Fig. 5.3 Example of a difficult terrain obtained without (left) and with (right) sparse_disp. (In these DEMs there is very little elevation change, hence the flat appearance.)

This mode can be invoked by passing to parallel_stereo the option --corr-seed-mode 3. Also, during pyramid correlation it is suggested to use somewhat fewer levels than the default --corr-max-levels 5, to again not subsample the images too much and lose the features.

Here is an example:

parallel_stereo -t dg --corr-seed-mode 3            \
  --corr-max-levels 2                               \
  left_mapped.tif right_mapped.tif                  \
  12FEB12053305-P1BS_R2C1-052783824050_01_P001.XML  \
  12FEB12053341-P1BS_R2C1-052783824050_01_P001.XML  \
  dg/dg srtm_53_07.tif

If sparse_disp is not working well for your images you may be able to improve its results by experimenting with the set of sparse_disp options which can be passed into parallel_stereo through the --sparse-disp-options parameter. sparse_disp has so far only been tested with affineepipolar image alignment so you may not get good results with other alignment methods.

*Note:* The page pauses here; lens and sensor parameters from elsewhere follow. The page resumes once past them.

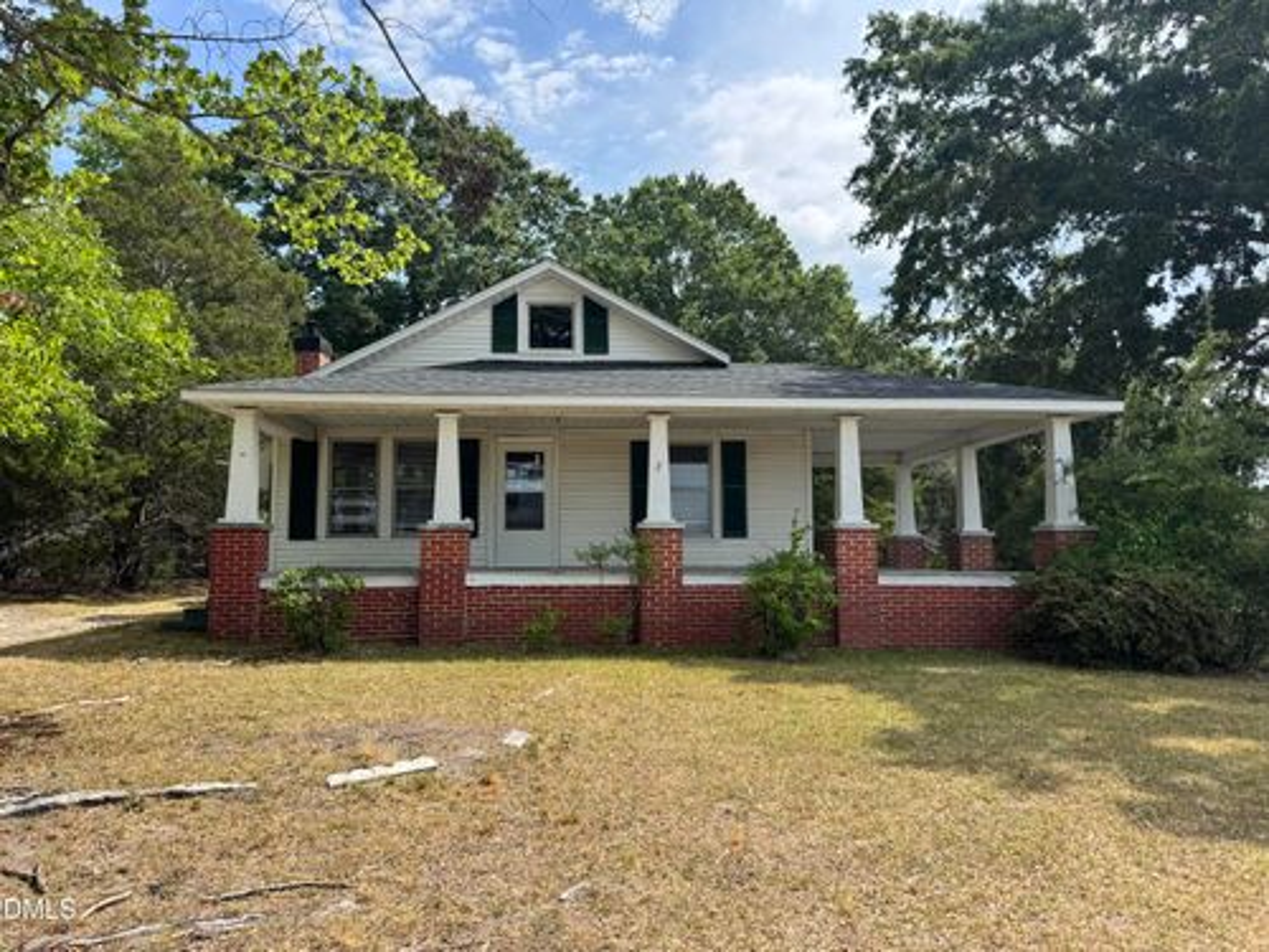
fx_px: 880
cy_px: 476
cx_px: 634
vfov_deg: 56.8
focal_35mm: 24
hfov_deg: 71.6
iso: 80
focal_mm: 6.76
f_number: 1.78
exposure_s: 1/3096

The sparse_disp tool is written in Python, and it depends on a version of GDAL that is newer than what we support in ASP and on other Python modules that we don’t ship. It is suggested to to use the Conda Python management system at

to install these dependencies. This can be done as follows:

conda create --name sparse_disp -c conda-forge python=3.12 gdal=3.8
conda activate sparse_disp
conda install -c conda-forge scipy

Assuming that you used the default installation path for conda, which is $HOME/miniconda3, before running the parallel_stereo command, as shown above, one needs to set:

export ASP_PYTHON_MODULES_PATH=$HOME/miniconda3/envs/sparse_disp/lib/python3.12/site-packages

It is very important that the same version of Python be used here as the one shipped with ASP. Note that if GDAL is fetched from a different repository than conda-forge, one may run into issues with dependencies not being correct, and then it will fail at runtime.

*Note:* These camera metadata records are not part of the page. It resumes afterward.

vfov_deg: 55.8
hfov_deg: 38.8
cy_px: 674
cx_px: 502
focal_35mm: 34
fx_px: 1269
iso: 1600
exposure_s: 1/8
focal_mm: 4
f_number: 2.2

5.8. Multi-spectral images

In addition to panchromatic (grayscale) images, the DigitalGlobe/Maxar satellites also produce lower-resolution multi-spectral (multi-band) images. Stereo Pipeline is designed to process single-band images only. If invoked on multi-spectral data, it will quietly process the first band and ignore the rest. To use one of the other bands it can be singled out by invoking dg_mosaic (Section 5.2) with the --band <num> option. We have evaluated ASP with DigitalGlobe/Maxar’s multi-spectral images, but support for it is still experimental. We recommend using the panchromatic images whenever possible.

5.9. Implementation details

WorldView linescan cameras use the CSM model (Section 8.12). Bundle adjustment (Section 16.5) and solving for jitter (Section 16.36) produce optimized camera models in CSM’s model state format (Section 8.12.6). These can be used just as the original cameras, but with the option -t csm. Alternatively, the bundle_adjust .adjust files can be used with the original cameras.

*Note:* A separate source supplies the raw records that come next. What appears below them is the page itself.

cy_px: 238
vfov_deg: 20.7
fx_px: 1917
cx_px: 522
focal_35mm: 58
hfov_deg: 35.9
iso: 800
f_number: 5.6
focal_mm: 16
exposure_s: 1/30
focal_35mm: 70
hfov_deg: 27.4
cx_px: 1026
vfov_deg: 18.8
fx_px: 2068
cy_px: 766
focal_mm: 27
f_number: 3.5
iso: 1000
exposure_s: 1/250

Atmospheric refraction and velocity aberration ([NC66]) are corrected for. These make the linescan models be very close to the associated RPC models. These corrections are incorporated by slightly modifying the linescan rotation samples as part of the CSM model upon loading.

Bundle adjustment (Section 16.5) and alignment (Section 16.51) are still recommended even given these corrections.

WorldView images and cameras can be combined with those from other linescan instruments, such as Pleiades (Section 8.21), and also with frame camera models (Section 20.1), for the purposes of refining the cameras and creating terrain models (Section 12.2.3).